◆ **Text shown**
That's what happened this past September, when Linux Lunacy III toured Alaska's Inside Passage on board the M.S. Amsterdam, a 780-foot-long Holland America cruise ship. It also happened with Linux Lunacy I (2001) and Linux Lunacy II, which covered the Eastern and Western Caribbean. And it will happen again next year with Linux Lunacy IV (2004), which will depart from Venice and call on ports in the Eastern Mediterranean. LL4 will be the first Geek Cruise in Europe. Like the first three, it will be sponsored by Linux Journal.

Most tradeshow conferences last one to three or four days. "Taking a whole week for everything--both professional and recreational--you can enjoy every port of call, every shore excursion you can book--and still take a full course load on the boat as it sails from port to port", Neil says. "We schedule everything so all the talks and meetings don't coincide with shore visits. We don't want anybody having to make a choice between learning something and having a good time. We want everybody to have it both ways."

Linux Lunacy 2003: Cruising the Big Picture, Part I

Linux Journalists On-Board the 2003 Linux Lunacy Cruise

The Linux Lunacy III curriculum stretched across the greater Linux platform--LAMP for short. (That's Linux, Apache, MySQL, PHP, Perl, Python and everything else that fits in the suite.) Ted T'so gave a whole day (two long sessions) to the Linux kernel and added another lecture on filesystems. David Axmark gave sessions on MySQL. Randall Schwartz did Perl. Guido van Rossum did Python. Kara and Steven Pritchard gave LPI certification courses and tests. Bruce Perens covered Linux in tiny embedded applications, plus international wireless connectivity. Mick Bauer taught classes on Linux security. David Fetter taught Linux databases. Greg Haerr taught programming, and Keith Packard taught about graphics in X and fonts in Linux.

◆ **Dataset content**
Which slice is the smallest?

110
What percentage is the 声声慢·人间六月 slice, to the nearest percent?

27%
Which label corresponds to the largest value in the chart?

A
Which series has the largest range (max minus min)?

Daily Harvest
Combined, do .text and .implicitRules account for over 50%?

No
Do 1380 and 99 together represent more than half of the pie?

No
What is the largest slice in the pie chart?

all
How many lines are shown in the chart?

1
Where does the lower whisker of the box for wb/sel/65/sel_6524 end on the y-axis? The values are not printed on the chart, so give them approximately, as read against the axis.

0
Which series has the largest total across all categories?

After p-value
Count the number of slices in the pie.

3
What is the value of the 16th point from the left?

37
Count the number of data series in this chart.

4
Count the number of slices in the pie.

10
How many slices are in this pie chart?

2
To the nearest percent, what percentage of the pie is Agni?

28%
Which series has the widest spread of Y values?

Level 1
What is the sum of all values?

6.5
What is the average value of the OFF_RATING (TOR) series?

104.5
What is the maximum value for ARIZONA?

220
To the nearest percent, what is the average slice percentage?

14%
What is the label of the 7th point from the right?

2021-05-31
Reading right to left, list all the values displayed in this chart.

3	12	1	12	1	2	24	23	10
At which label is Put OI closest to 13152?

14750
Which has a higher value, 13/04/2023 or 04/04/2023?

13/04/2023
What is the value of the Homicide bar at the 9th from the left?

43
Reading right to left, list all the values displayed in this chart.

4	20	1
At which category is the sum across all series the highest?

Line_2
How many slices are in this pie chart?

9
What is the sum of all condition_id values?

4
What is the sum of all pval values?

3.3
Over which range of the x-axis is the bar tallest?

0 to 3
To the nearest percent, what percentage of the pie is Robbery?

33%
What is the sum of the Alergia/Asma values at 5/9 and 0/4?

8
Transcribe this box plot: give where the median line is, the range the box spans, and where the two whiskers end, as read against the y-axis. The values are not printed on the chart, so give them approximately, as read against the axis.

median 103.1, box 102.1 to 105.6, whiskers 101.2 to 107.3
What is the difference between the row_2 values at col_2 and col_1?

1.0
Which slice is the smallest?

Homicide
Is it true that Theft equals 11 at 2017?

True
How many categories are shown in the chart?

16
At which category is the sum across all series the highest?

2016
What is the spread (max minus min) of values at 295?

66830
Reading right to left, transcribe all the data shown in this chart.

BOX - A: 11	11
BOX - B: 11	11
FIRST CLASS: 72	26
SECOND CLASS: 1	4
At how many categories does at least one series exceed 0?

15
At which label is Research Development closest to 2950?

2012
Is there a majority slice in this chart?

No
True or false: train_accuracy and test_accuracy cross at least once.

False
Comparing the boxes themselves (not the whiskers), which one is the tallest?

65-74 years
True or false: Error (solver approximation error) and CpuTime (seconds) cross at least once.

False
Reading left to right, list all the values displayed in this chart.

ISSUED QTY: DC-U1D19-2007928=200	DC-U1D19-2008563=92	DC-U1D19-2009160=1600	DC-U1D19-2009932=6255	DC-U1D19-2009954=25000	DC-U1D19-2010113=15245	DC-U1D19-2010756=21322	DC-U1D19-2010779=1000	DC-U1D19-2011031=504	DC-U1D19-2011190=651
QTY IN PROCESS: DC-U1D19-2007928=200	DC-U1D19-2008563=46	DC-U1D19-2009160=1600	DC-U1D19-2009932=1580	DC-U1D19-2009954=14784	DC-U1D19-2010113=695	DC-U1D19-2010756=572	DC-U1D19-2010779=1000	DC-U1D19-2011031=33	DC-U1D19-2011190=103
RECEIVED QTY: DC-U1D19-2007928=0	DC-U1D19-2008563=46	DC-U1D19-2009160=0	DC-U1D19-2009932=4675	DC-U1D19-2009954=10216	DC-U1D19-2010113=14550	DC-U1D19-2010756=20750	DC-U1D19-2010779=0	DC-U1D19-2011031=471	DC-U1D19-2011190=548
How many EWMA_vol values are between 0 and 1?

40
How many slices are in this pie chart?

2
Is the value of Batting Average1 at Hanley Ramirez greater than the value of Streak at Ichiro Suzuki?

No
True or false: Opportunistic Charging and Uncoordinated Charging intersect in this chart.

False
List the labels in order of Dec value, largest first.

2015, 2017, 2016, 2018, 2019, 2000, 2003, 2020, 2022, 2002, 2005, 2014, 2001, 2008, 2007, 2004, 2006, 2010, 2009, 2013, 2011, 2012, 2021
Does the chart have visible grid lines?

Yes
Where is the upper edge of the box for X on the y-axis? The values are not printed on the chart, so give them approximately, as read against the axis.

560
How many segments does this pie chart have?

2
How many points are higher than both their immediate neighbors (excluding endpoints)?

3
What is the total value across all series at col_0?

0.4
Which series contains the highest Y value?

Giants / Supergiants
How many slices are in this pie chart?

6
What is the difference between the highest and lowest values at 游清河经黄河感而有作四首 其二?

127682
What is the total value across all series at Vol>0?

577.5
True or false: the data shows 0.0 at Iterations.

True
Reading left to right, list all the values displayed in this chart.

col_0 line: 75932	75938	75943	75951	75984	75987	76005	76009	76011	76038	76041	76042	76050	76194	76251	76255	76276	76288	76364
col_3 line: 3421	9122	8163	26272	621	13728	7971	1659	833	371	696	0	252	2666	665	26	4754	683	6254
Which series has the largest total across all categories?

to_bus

◆ **Tasks to perform**
A: Rewrite the records from the start down to the line containing "Combined, do .text", changing "slice" to "wedge" and leaving everything else as it is.
B: Carry the piece on the Linux Lunacy cruise forward from its last sentence.
The records have no connection to the Linux Lunacy cruise piece.

◆ **Answers to this exercise**
A:
Which wedge is the smallest?

110
What percentage is the 声声慢·人间六月 wedge, to the nearest percent?

27%
Which label corresponds to the largest value in the chart?

A
Which series has the largest range (max minus min)?

Daily Harvest
Combined, do .text and .implicitRules account for over 50%?

B:
For high-level views, Charles Roth gave a talk about on-line collaboration. Ian Shields presented IBM's approach to speed-starting Linux application development. (IBM also was a co-sponsor.) Paul Kunz of the Stanford Linear Accelerator (SLAC) gave a talk on bringing the Web to America. I gave a talk on Linux in the enterprise. And Linus held his now-annual Q&A about the state of Linux in general. (A transcript of that talk will be posted on this site later this week.)

Conferences are opportunities to get hang-time with people who hardly have time for their own families, much less anybody else. But if you put a conference on a cruise ship, families can come along. Linus, Guido, Bruce and many others brought theirs. Normally I bring mine, but this year I brought my sister, who coincidentally used to be the COO for the company where Charles Roth was the CTO. So the cruise was a great way to share good times with friends and families and to make new friends along the way.

That even goes for friends at ports of call. On the last cruise we met with the Jamaica Linux Users Group. This time we met with two Pacific seaside LUGs, JLUG in Juneau and VLUG in Victoria.

"A good cruise is a great change in context", Neil says. "You can use the setting just to have a good time, or it can make you think in new ways about familiar subjects. That's one of the reasons geeks like to come on cruises. They can't help thinking anyway, but in a novel setting they often come up with new perspectives and new ideas."

So here's a day-by-day account of where we went and what we learned along the way.

Day One: Shipping out of Seattle

The urge to defy gravity with architecture always has been invested in gargantuan constructions, from pyramids to cathedrals to dirigibles to high-rise buildings. Now some of the world's largest buildings have hulls. Think of today's giant cruise ship as the aquatic equivalent of a high-rise: a long-float.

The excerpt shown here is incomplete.